Job item: Pull every line with "était" from the entries below.

------ Data shown ------

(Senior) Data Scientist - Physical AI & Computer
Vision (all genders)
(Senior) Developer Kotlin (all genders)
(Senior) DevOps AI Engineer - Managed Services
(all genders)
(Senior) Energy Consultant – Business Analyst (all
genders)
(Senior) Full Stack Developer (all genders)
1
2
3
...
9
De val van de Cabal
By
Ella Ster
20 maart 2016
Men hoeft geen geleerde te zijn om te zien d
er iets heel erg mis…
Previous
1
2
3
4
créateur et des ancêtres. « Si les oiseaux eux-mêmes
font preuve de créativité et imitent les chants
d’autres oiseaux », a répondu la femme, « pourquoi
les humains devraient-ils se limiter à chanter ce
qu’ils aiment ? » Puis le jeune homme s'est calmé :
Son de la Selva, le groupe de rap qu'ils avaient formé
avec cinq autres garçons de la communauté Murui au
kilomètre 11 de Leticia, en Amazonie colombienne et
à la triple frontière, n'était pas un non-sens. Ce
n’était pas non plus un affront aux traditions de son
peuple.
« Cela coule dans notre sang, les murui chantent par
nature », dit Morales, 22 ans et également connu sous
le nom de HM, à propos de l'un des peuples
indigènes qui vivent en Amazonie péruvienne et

------
------ Data shown ------

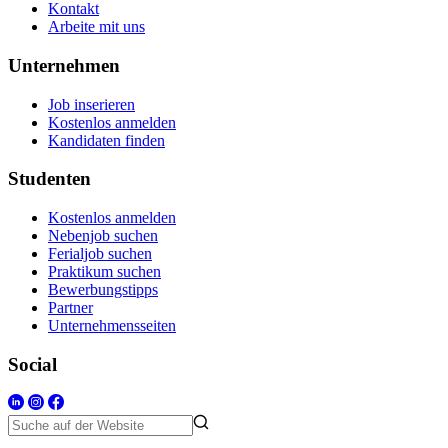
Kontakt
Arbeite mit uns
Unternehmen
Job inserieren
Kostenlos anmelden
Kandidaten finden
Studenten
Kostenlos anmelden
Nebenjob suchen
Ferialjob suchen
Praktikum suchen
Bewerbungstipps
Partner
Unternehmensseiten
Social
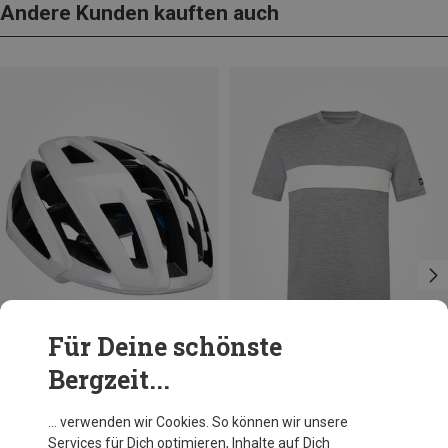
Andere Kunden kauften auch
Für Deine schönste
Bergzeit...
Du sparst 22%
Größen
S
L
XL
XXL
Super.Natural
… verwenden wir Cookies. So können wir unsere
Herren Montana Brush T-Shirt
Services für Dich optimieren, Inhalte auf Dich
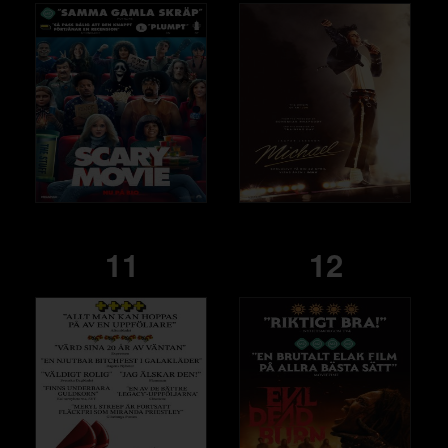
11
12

------
------ Data shown ------

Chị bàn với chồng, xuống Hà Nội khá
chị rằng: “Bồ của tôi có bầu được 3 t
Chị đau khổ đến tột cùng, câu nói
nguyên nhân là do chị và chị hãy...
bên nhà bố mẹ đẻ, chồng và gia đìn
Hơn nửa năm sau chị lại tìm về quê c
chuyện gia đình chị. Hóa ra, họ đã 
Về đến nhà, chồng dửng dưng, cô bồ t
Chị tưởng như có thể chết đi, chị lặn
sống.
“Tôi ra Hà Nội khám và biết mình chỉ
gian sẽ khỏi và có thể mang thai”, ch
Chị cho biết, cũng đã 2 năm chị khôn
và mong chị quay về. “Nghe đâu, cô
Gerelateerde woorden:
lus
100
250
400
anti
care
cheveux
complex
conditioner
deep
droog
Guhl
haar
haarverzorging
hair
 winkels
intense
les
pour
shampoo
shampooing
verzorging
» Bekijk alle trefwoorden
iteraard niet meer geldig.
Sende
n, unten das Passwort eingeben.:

------

Answer box:
à la triple frontière, n'était pas un non-sens. Ce
n’était pas non plus un affront aux traditions de son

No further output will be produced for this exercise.